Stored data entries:
Content starts

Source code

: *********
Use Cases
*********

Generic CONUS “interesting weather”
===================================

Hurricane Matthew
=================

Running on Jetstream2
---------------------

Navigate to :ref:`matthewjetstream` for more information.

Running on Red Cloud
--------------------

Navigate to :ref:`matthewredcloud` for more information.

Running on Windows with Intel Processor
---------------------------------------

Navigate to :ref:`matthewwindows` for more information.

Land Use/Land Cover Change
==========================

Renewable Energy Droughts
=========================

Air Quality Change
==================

Content ends

#### What you need to do
Your task is to repeat the data exactly; please include every line.

#### Problem solution
Source code

: *********
Use Cases
*********

Generic CONUS “interesting weather”
===================================

Hurricane Matthew
=================

Running on Jetstream2
---------------------

Navigate to :ref:`matthewjetstream` for more information.

Running on Red Cloud
--------------------

Navigate to :ref:`matthewredcloud` for more information.

Running on Windows with Intel Processor
---------------------------------------

Navigate to :ref:`matthewwindows` for more information.

Land Use/Land Cover Change
==========================

Renewable Energy Droughts
=========================

Air Quality Change
==================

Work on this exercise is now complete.